Going through the possibilities and comparing them to your skills and your values is a deep thinking, time taking operation that requires investment and self-knowledge — not to mention confidence of the highest level.
Just the adventure of facing such a choice is an opportunity and a notch in your belt, one of the bricks. 😉
Thanks for taking the time to write about this. I’m going to be reading it again and again and I hope to find out what happens after you choose. *hint hint*
Meanwhile, check out the post I wrote this morning, it might help
https://www.successful-blog.com/1/finding-your-frequency-in-business-and-in-life/
You’re not a stranger anymore. You’re a friend now.
Great to meet you, Beth.
Well, golly. (blush) I stop by for a daily visit and I get a compliment. How could I *not* come back? (chuckle) Might even have more nerve to lurk less and participate more.
Your post from earlier today did resonate with me. Working on a response to that as well (it takes effort to write short!).
Getting back to the bricks. I’m not a visual person (I’m more “word smart” than “picture smart”), but I keep a drawing of a brick wall folded up in my current journal. I’ve labeled some bricks, and left some blank for future growth. When I’ve achieved a specific brick, I color it in with colored pencil. For me, the picture (I use the term loosely because I can’t draw to save my life) works better than a list for reminding me how much ground I’ve already covered. It’s helpful for those times when I feel discouraged, or frustrated because things aren’t moving fast enough to suit me.

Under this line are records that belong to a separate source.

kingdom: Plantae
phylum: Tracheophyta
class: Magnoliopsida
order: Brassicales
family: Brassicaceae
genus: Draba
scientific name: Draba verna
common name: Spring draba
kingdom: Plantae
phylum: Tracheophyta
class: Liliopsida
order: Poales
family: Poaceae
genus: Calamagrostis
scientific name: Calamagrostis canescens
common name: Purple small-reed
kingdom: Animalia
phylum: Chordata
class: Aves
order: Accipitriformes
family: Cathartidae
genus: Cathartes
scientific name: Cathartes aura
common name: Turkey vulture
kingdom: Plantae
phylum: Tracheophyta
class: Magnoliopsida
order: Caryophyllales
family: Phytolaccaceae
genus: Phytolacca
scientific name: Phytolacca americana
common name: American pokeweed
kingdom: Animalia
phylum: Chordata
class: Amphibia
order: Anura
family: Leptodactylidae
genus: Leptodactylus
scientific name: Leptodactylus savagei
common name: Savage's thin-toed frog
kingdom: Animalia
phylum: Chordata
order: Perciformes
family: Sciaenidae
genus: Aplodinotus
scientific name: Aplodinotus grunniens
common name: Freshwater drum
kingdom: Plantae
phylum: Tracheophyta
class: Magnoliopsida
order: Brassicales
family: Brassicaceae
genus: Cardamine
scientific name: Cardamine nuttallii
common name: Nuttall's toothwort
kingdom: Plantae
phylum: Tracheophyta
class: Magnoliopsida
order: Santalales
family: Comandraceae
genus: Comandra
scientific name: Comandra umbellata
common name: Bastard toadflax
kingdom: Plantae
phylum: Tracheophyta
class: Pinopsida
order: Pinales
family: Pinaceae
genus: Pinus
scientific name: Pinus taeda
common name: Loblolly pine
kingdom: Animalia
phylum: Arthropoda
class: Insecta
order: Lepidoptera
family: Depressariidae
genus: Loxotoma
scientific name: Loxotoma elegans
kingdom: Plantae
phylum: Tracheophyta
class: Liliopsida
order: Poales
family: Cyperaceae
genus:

It’s a simple tool, but might be useful for someone else.
Hi Whitney Beth,
What a great idea, keeping that picture of the bricks . . . So many of us don’t stop to look at how far we’ve come, we’re always so busy achieving we don’t see what we’ve already done. Then we don’t realize our own value.
Good on you! I bet lots of folks take the concept if not the exact idea. You’d make a great teacher!
You’re not a stranger anymore. You’re a friend now.
i’m just feared that someone keep on telling people there’s opportunity and might be the ‘last one’ to cheat others
Hi WTJ,
If you start by paying attention to every input, that’s really a whole lot less likely to happen. If you’re always taking information in — without judgment — you’re really in a BETTER position. Folks are less inclined to try to cheat someone who is alert and aware.
Just as a mugger is less likely to choose someone who pays attention to what’s going on when he is walking down the street . . .
I printed out what you said so I can read it over and over again to myself. I have been taken care of my entire life. From childhood to wife and mommyhood. I want to learn skills outside of house cleaning. I don’t feel like I have much control. Or very many choices for that matter. I don’t want to spend my life blaming others, I just want to do something myself. For myself and for my family.